Three hours later, the lion returned and attacked a ranger who was standing guard over Miedema's body until the coroner arrived. The ranger shot and wounded the animal, which was then tracked and killed.
This was the second mountain lion to attack a Colorado national park visitor in three days. On the afternoon of July 14, on Mesa Verde National Park's northern edge, an attack near a parking lot left a 4-year-old French boy with lacerations to his left ear, shoulder and nose.
Park rangers were escorting the boy's family off a trail near where a lion had been spotted. When the boy saw the lion, a young male, just off the trail, he screamed and ran, apparently provoking the lion's chase instinct. The animal pounced and dragged him into the bushes. The boy's family scared the lion off and rangers shot and killed it.

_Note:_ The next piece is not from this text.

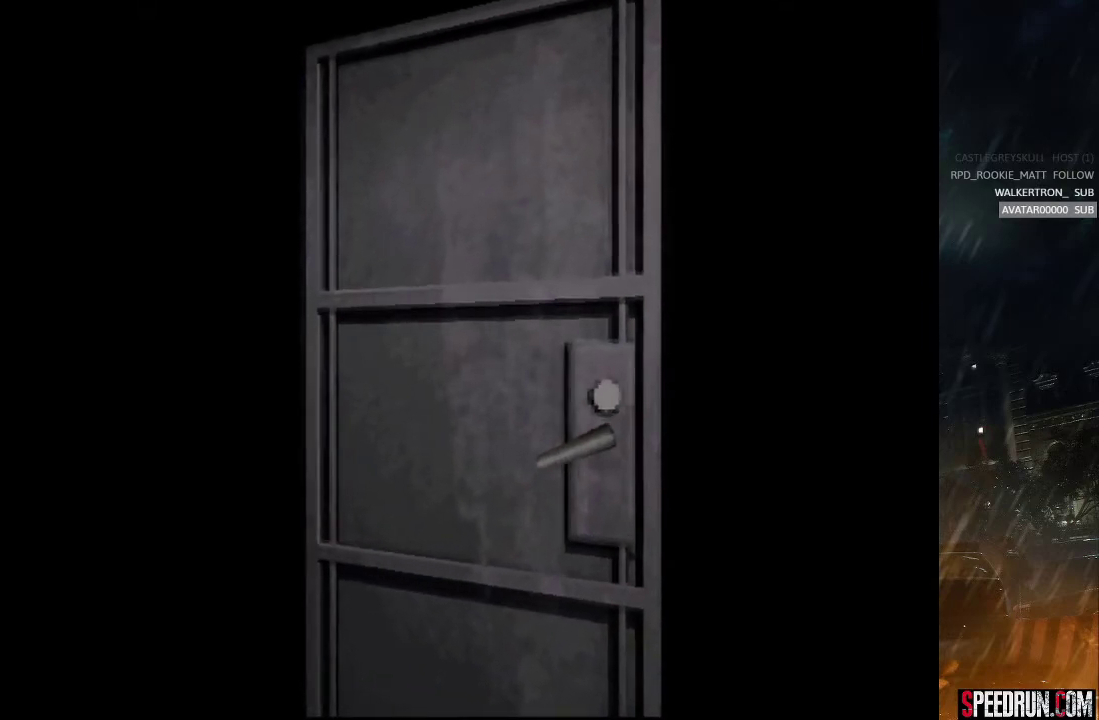
{"buttons": ["SQUARE", "DPAD_UP"], "right_stick": "center", "events": []}
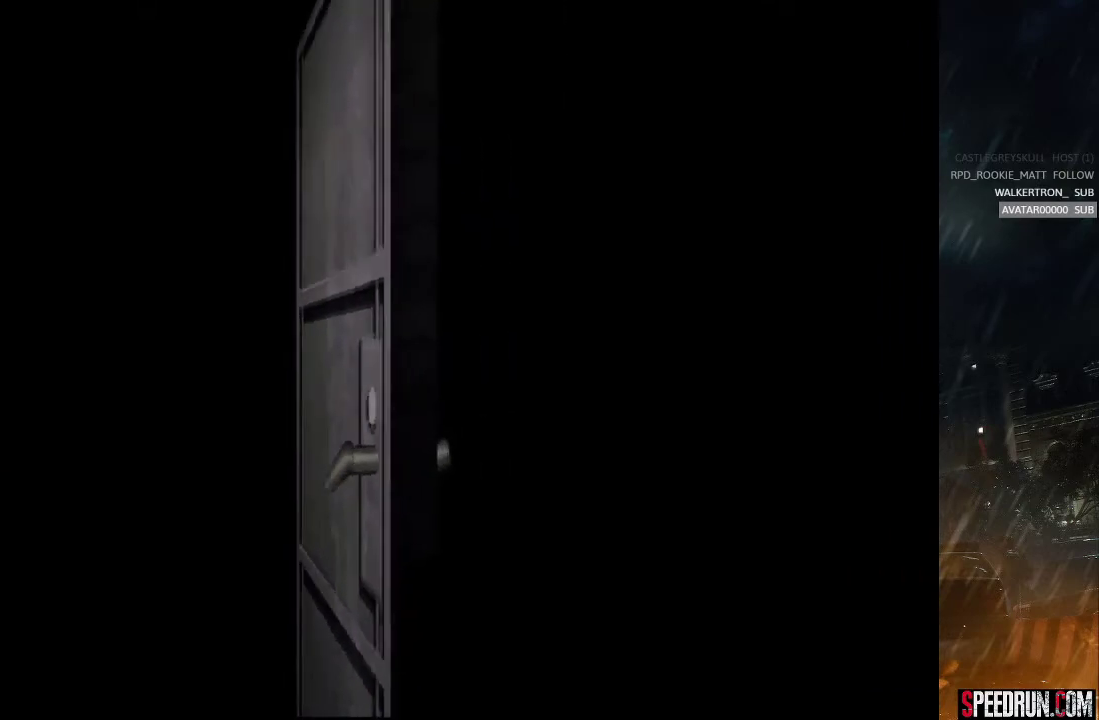
{"buttons": ["SQUARE", "DPAD_UP"], "right_stick": "center", "events": []}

Department of Wildlife officials say Colorado's rapid urban growth and the popularity of the state's national parks have made attacks inevitable. As tourists pour into wilderness areas during the summer, where wildlife are protected from hunting, animals shed their instinctive fear of humans.
"There's just no reason for (lions) to be afraid of us," says Todd Malmsbury, Division of Wildlife spokesman. "Clearly, there will be more encounters."
Still, lion attacks are rare. Lions have killed fewer than a dozen people in the United States this century, including two in the last seven years in Colorado, where the lion population is estimated at around 3,000. The last fatal attack in Colorado took the life of an Idaho Springs jogger in 1991.
State wildlife officials also say there are more lions in Colorado now than at any other period since World War II. This is largely because their traditional food sources - elk, deer, and small mammals like raccoons - are more plentiful. In 1965, Colorado was also the first state to ban hunting lions for bounty, though hunting them in season is still legal. Officials say sightings and legal hunting kills have increased steadily. Last year, hunters took 319 mountain lions, double the annual average 10 years ago.
Officials advise people not to turn and run from a lion. Instead, people should wave their arms and stand tall while slowly backing away.
But, says Malmsbury, "You are many more times likely to be struck by lightning than attacked by a lion."